Síndrome de Burnout: o esgotamento físico e mental ligado à vida profissional
Enviada em 18/09/2021
Na constituição federal de 1988, documento jurídico mais importante do país, preve em seu artigo 6º o direito a saúde como inerente a todo cidadão brasileiro. Conquanto, tal prerrogativa não tem se reverberado com ênfase na prática quando se observa a Síndrome de Burnout; o esgotamento físico e mental ligado à vida profissional, dificultando desse modo, a universalização desse direito social tão importante. Diante dessa perspectiva, faz-se essencial a análise dos fatores que favorecem esse quadro.
Em uma primeira análise, deve-se ressaltar a ausência de medidas governamentais para combater a Síndrome de Burnout. Nesse sentido, observa-se que as pessoas tem cada vez mais se sentindo esgotadas mentalmente, devido ao excesso de trabalho e falta de tempo para a vida pessoal. De acordo com a terapeuta Stéphanie Brasil o equilbrio entre as áreas da vida se torna necessaria para a saúde mental. Essa conjuntura, segundo as ideias do filósofo contratualista John Locke, configura-se como uma violação do “contrato social”, já que o estado não cumpre com sua função de garantir que os cidadãos desfrutem de direitos indispensáveis. como a saúde, o que infelizmente é evidente no país.
Ademais, é fundamental apontar a falta de empatia por parte das empresas, como impulsionador do esgotamento físico e mental ligado à vida profissional no Brasil. Segundo a International Stress Management Association (ISMA), mais de um quarto dos brasileiros sofre da Síndrome de Burnout. Logo é inadimissível que esse cenário continue a perdurar.

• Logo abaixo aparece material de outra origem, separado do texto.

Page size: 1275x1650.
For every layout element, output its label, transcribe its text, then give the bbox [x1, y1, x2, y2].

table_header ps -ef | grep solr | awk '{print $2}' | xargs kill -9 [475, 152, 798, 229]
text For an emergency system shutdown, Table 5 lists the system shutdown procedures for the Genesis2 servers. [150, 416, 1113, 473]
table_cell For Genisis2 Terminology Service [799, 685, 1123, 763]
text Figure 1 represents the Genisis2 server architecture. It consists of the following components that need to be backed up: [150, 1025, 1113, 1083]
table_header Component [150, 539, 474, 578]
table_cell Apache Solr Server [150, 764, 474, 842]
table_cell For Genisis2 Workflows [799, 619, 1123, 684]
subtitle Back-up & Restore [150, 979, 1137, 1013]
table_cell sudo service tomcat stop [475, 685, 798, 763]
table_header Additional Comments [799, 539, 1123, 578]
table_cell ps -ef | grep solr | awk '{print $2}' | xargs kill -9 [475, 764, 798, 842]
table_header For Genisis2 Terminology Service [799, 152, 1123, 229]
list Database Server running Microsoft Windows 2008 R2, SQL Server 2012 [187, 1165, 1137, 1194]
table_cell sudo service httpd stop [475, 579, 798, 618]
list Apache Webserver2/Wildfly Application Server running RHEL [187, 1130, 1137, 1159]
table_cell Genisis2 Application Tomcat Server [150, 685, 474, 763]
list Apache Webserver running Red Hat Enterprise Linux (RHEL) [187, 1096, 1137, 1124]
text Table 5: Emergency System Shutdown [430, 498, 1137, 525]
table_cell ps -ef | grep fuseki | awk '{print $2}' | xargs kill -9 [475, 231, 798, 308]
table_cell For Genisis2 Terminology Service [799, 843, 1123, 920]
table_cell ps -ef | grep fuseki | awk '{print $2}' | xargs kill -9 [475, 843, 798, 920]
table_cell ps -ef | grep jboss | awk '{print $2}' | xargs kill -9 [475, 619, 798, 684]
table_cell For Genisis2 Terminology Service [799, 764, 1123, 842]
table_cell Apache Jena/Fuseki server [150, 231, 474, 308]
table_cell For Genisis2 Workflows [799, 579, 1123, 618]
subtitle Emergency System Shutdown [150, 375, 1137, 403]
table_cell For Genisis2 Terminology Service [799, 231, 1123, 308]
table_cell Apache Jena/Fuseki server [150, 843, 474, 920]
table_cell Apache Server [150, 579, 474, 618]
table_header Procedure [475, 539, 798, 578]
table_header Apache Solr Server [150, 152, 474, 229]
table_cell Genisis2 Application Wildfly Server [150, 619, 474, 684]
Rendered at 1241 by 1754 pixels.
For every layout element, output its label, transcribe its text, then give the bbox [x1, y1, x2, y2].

Depreende-se, portanto, a necessidade de se combater esses obstáculos. Para isso é preciso que o Estado por intermédio de uma nova lei, impulsione as empresas a criar intervalos durante o horário de trabalho, a fim de que o funcionário tenha um tempo de descanso maior. Assim, se consolidará uma sociedade mais saudável, onde o Estado desempenha corretamente seu “contrato social”, tal como afirma John Locke.